How To Handle Rejection

I stepped out of the bathroom. I had just washed my face and put on my PJ’s when I walked backed into the bedroom where my friends were gathered in the walk-in closet all giggling. “Hey! What are you guys doing? What’s happening in there?” They just giggled, “Hold on Jenny, we will be right there.”
 
I was seventeen, and we were having a simple slumber party. Nothing unusual about that on a Friday night after a game in high school. This time something felt off. I was being excluded in a way I couldn’t even name. These were a few of my very best friends. I knew they loved me, and I couldn’t think of a single reason why they would huddle in a closet and intentionally leave me out. But the pain of that moment made me feel rejected the rest of the night. I wanted to go home; yet I also wanted to stay. I wanted be part even though it felt obvious I was on the “outs” that night.
 
Have you ever felt that? I’m in, but I’m not. I belong, until I don’t. I’m included, until it stops. It can happen without warning or reason. It can hurt deeply AND, I have learned over time it CAN be for our good.
 
What I learned about that night is my friends were in the closet doing lines of Crystal Meth. Yes. They were getting high. As I slipped away to the bathroom the girls took the opportunity while I wasn’t looking to do the things they knew I would likely not do. I was protected.
 
I think we often see acceptance as inclusion. And when we are included, we are then in collaboration. If this is true then it means we are only accepted when we are asked to participate. And that is a big fat lie! Our acceptance comes from God the father regardless of our efforts or our outcomes. But because we often define being accepted by being included and being included means being in collaboration, we then feel rejection.

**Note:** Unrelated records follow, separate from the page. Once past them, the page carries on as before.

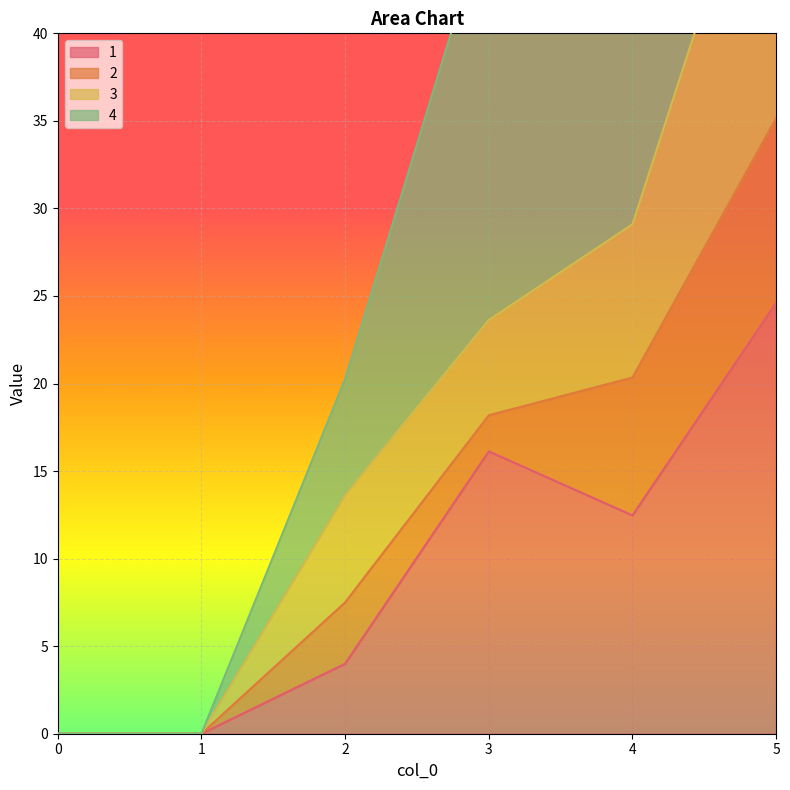

Where does the 1 series first go above 12?

3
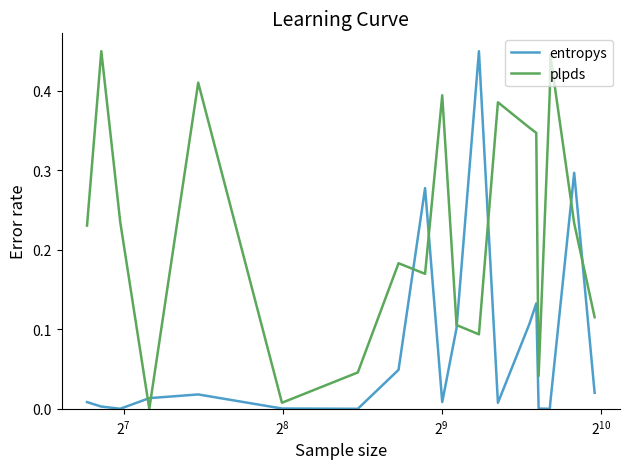

List the series in order of their overall mean, lowest first.

entropys, plpds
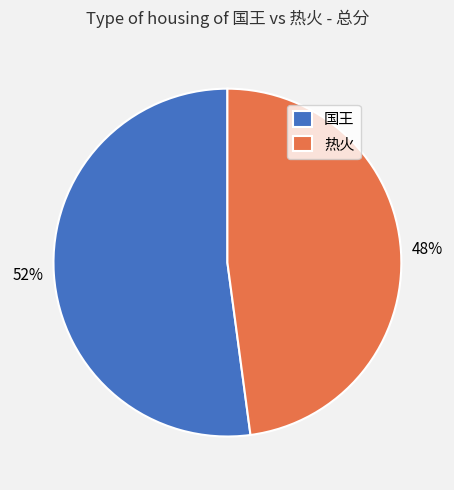

Rank the categories by value from lowest to highest.

热火, 国王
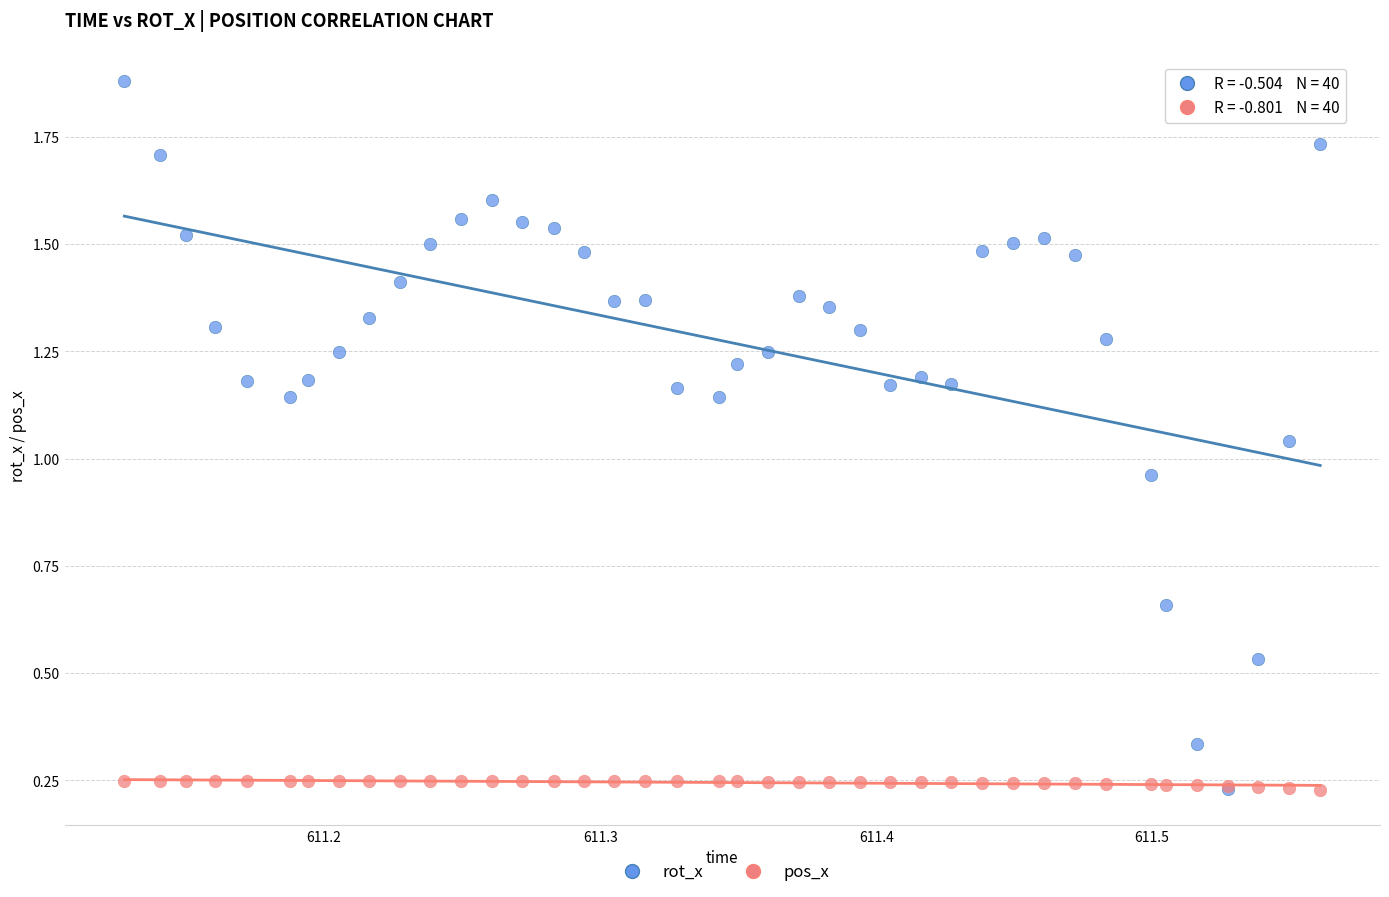

What are all the series names shown in the legend?

rot_x, pos_x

This definition of acceptance will mean every time it’s violated I will experience rejection. If we can recognize this is false and our acceptance is assured in the adoption of Jesus as our savior, father and friend there is nothing to be violated. In fact, in this very situation the seeming rejection was actually protection, and I was graciously set apart. God meant for me to be rejected that night. The door was shut not so that I would be set aside, but to be set apart.
 
So the next time you are not invited to participate and that causes you feeling a little excluded PERHAPS you are being set apart.
But you are a chosen people, a royal priesthood, a holy nation, God’s special possession, that you may declare the praises of him who called you out of darkness into his wonderful light.